Peter Selgin. Drowning Lessons. Athens, Georgia: University of Georgia Press, 2008. $24.95 hardcover (ISBN 978-0-8203-3210-9), 233 pages.
Reviewed by Chad Anderson
Peter Selgin’s Drowning Lessons is a collection that, more than anything, focuses on the nature of solitude—self-imposed or otherwise. These thirteen stories travel from the peaks of Andean mountains to the watercolor coasts of Crete to a lake in New Jersey, and Selgin’s deft hand reveals the beauty of the world while never idealizing it. In fact, despite the often serious plights of his characters, Selgin’s tone is often playful, albeit cynical. The humor does not detract from the near tragedies within the collection, but instead serves as a flame to illuminate them.
Selgin’s balance of humor and heartbreak is demonstrated in the story “Sawdust.” The young narrator aches from the disappearance of his beloved teacher with whom he is suspected of having an inappropriate relationship. Juxtaposed against the narrator’s melancholy and confusion about his sexuality is the humorous character of Mr. Bulfamante, a.k.a. Sugar, a French boxer-turned-floor sander who, as a favor to the narrator’s mother, takes the boy as an apprentice and serves as his father figure:
Before he’d let me into his van, Sugar would make sure that I’d brought my thermos full of bouillon. Sugar insisted on hot bouillon as the only suitable beverage for floor sanders and boxers, summer and winter. Not lemonade or iced tea or coffee or hot chocolate. Bouillon. And not chicken bouillon, either. Beef. Chicken was for fruitcakes. Also the bouillon couldn’t be made from those little cubes, none of that Herb-Ox or Knorr Swiss crap. It had to be real. Homemade.
Sugar, however, isn’t merely comic relief. His distinct brand of masculinity conflicts with the masculinity the narrator learns from his romantic, worldly teacher, and in the end, the two ideals collide, forcing the narrator to truthfully consider the kind of man he wants to be.
As in “Sawdust,” the protagonists of Selgin’s stories are most often paired with other characters that could bring out the best and worst in them. A failed shoe store owner who happens to be the son of a failed cartoonist is hired by the whimsical Pablo Picasso to drive him from Los Angeles to the country of Colombia. A Manhattan doorman has a fling with a crippled woman and later refuses to accept that she has played him when she doesn’t show up for a date. A poor, elderly Black woman cares for the last living survivor of the Titantic, escorting him to the events of wealthy history buffs. Part of the pleasure in reading Selgin’s stories is to see how these pairs uplift or undo one another, whether they become foils or friends or both, and whether the protagonists choose solitude or fight against it.

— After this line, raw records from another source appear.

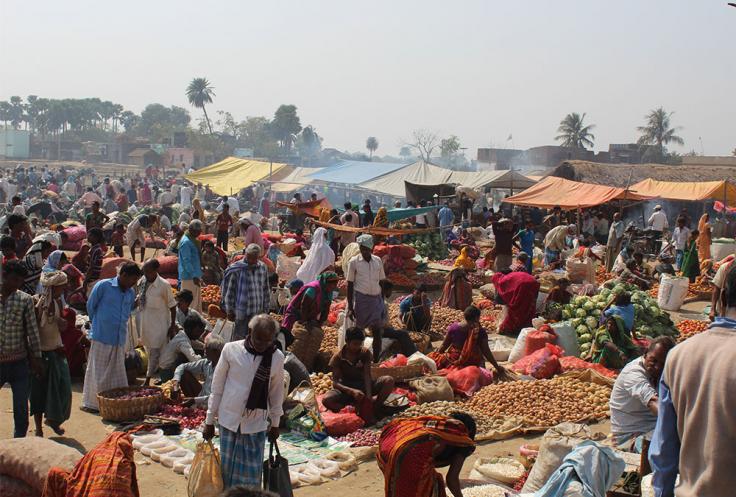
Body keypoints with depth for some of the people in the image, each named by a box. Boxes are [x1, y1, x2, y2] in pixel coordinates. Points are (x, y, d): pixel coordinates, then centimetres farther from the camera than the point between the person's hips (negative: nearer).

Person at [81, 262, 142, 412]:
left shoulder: (131, 293, 8)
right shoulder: (103, 286, -8)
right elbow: (90, 306, 1)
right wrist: (97, 324, 11)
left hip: (120, 339, 5)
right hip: (101, 337, -5)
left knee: (117, 372, 11)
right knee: (97, 372, 3)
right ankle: (91, 402, 13)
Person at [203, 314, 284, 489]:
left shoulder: (277, 357, -6)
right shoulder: (231, 349, -10)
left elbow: (276, 392, 7)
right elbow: (217, 387, -1)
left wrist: (275, 423, 15)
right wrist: (209, 421, 3)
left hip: (256, 424, 0)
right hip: (229, 420, 0)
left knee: (251, 473, 3)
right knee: (227, 468, 8)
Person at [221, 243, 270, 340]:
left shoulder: (263, 268, 5)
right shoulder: (236, 269, -10)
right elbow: (229, 291, -6)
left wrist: (265, 309, 14)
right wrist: (229, 311, -5)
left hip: (258, 312, 4)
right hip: (241, 313, -4)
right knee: (239, 338, 3)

While the protagonists are usually in the presence of a prominent secondary character, they (and by extension, Selgin) seem concerned with the nature of loneliness. In “Color of the Sea,” Andrew—a discontented, middle-aged artist—and Karina—a young, impulsive Brazilian—strangers to one another, decide to embark on driving tour of Crete together. Moving though the beautifully-rendered Cretan landscape and acknowledging their palpable sexual tension, the two travelers simultaneously irritate and fascinate one another, discussing love, sex, age, and, most especially, loneliness:
“…That’s what loneliness is. No longer being able to enjoy being alone with yourself. When you’re lonely, the person you really want to be with is yourself.”
“That is an interesting theory. And how does one learn to do that?”

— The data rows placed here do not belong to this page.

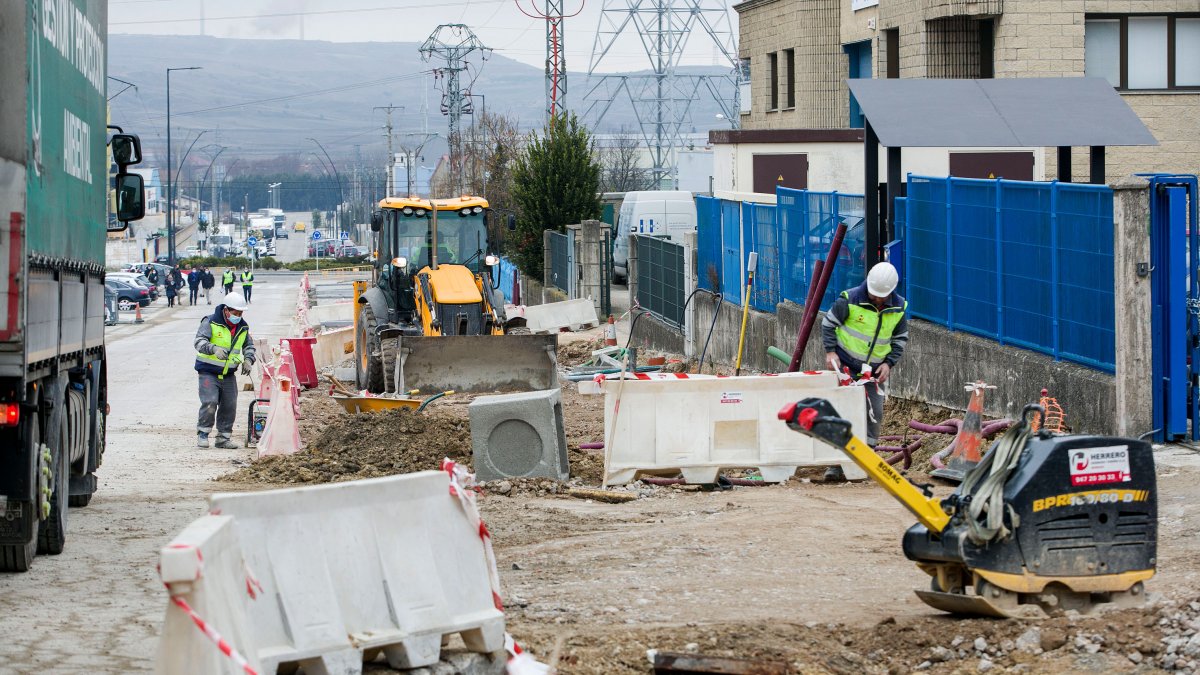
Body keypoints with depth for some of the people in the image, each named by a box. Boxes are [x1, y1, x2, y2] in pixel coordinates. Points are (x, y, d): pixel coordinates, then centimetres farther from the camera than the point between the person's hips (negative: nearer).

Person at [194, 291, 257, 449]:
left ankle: (224, 437, 16)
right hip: (208, 371, -6)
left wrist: (248, 359, 1)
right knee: (210, 402, -18)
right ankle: (202, 433, -3)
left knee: (230, 406, 4)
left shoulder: (243, 327, 7)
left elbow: (249, 345, 21)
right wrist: (214, 349, -40)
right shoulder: (210, 322, -11)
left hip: (229, 374, 6)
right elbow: (199, 341, -21)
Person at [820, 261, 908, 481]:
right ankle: (836, 464, -7)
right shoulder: (849, 300, -15)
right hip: (845, 365, -3)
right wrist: (830, 351, -13)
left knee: (874, 413, 1)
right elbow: (828, 323, -3)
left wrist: (889, 363, -3)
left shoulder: (898, 308, -3)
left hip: (875, 370, 3)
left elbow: (900, 339, 10)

Andrew shrugged. “Go for a walk, eat a nice meal by candlelight; romance yourself. Ask yourself, ‘What do I feel like doing today?’ It sounds strange, but why should it? Why should it be so strange to do with ourselves what we think nothing of doing with others? Why—for example—should I be more courteous to you, whom I barely know, than to myself, whom I’ll know for the rest of my life? It doesn’t make sense.”
In this story and others, loneliness itself is a character, creating distances between siblings and lovers, forging bonds between strangers and enemies. The characters in Drowning Lessons must ultimately choose between risking their hearts for another person and embracing solitude, and no matter what happens, learn to be content with their decision. Selgin’s surprising and generous collection suggests that only we can teach ourselves the lessons we need to endure the world or even to escape it.